MATERIAL FOR THE TASK:
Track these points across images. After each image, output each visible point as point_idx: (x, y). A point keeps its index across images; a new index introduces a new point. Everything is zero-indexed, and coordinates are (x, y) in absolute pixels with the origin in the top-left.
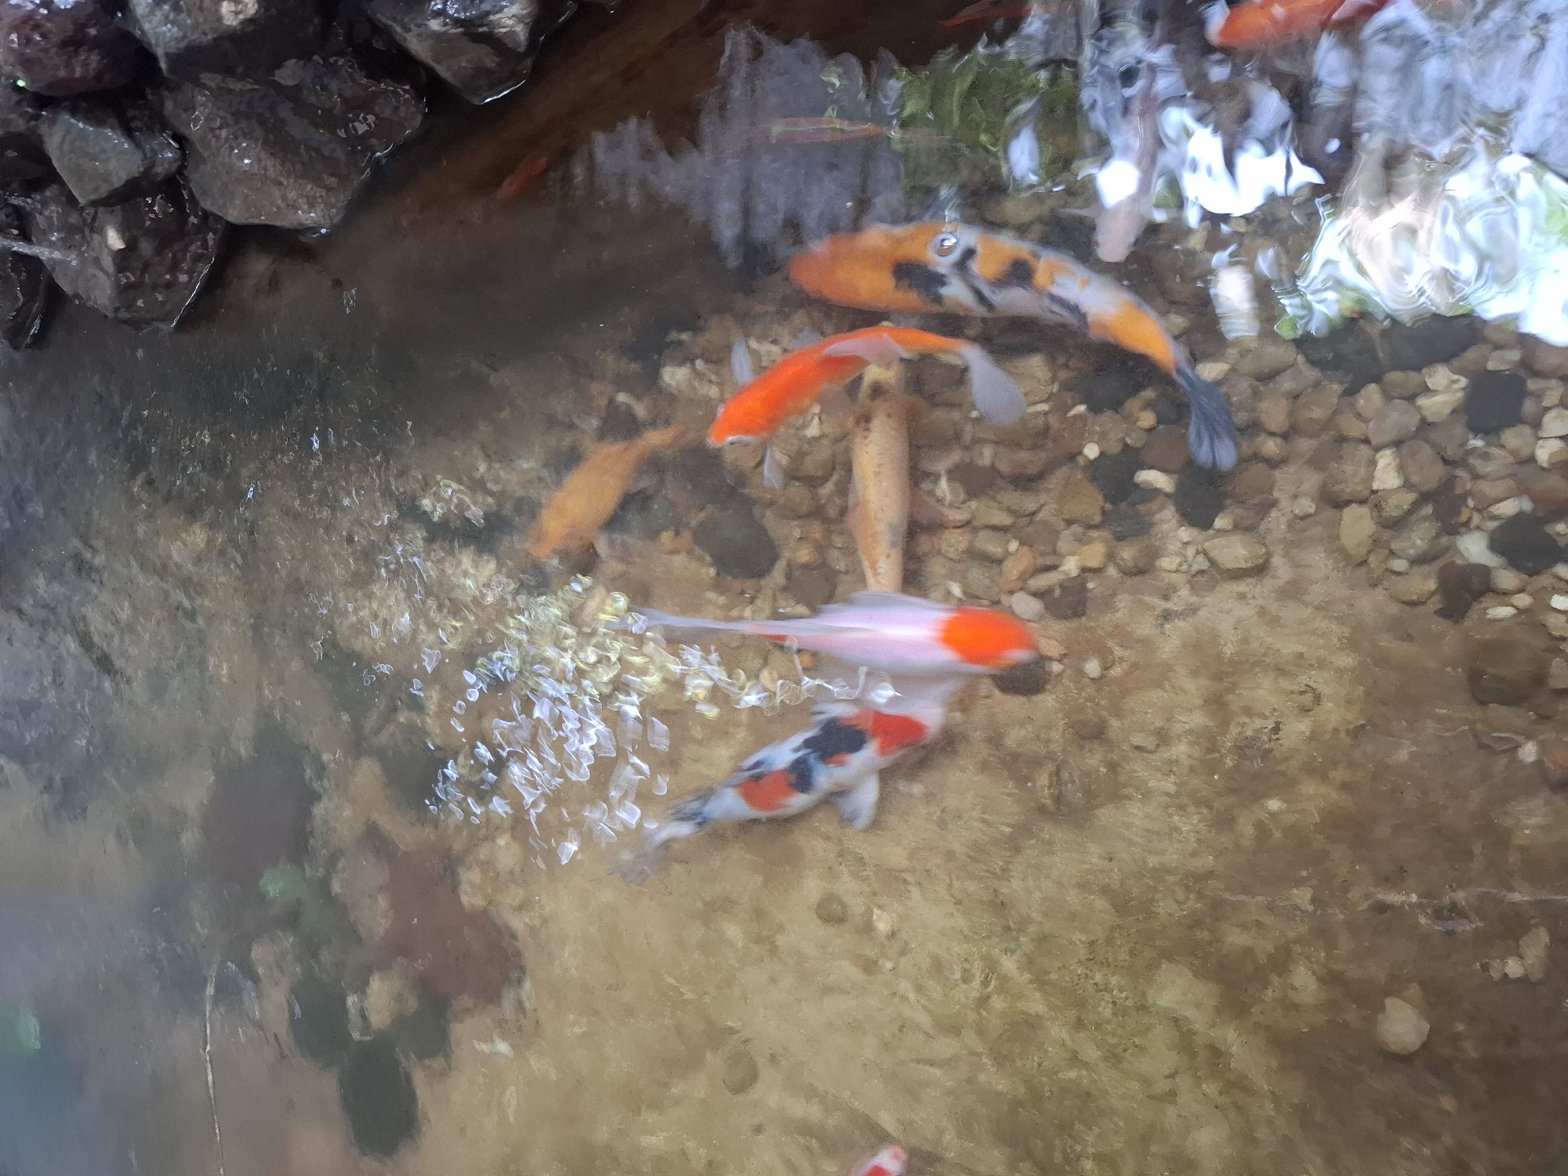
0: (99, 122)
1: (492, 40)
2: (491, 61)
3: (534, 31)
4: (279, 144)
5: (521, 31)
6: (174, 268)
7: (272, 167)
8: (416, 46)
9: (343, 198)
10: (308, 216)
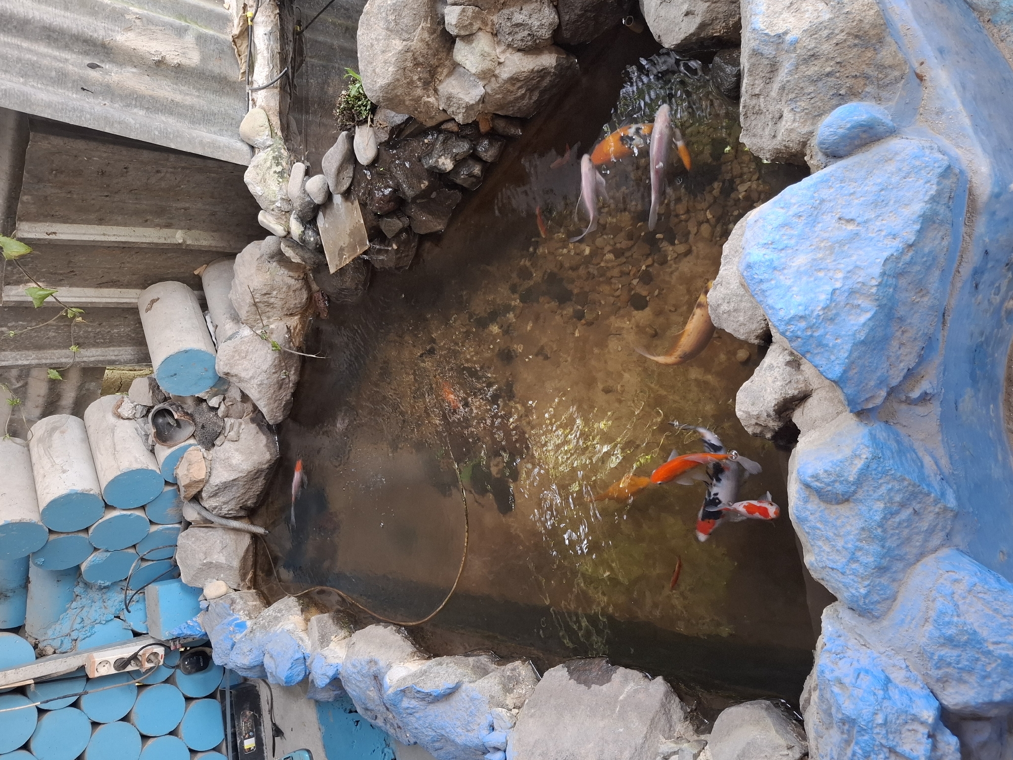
0: (392, 218)
1: (474, 176)
2: (474, 180)
3: (482, 172)
4: (431, 213)
5: (479, 173)
6: (408, 251)
7: (430, 217)
8: (458, 181)
9: (446, 221)
10: (439, 228)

DIRECTIONS FOR THIS TASK: Could you reproduce all of the data above with "zero-indexed" swapped for "0-based", keeping everything else the same and leaving out the pictures?

FINAL ANSWER:
Track these points across images. After each image, output each visible point as point_idx: (x, y). A point keeps its index across images; a new index introduces a new point. Everything is 0-based, and coordinates are (x, y) in absolute pixels with the origin in the top-left.
0: (99, 122)
1: (492, 40)
2: (491, 61)
3: (534, 31)
4: (279, 144)
5: (521, 31)
6: (174, 268)
7: (272, 167)
8: (416, 46)
9: (343, 198)
10: (308, 216)
0: (392, 218)
1: (474, 176)
2: (474, 180)
3: (482, 172)
4: (431, 213)
5: (479, 173)
6: (408, 251)
7: (430, 217)
8: (458, 181)
9: (446, 221)
10: (439, 228)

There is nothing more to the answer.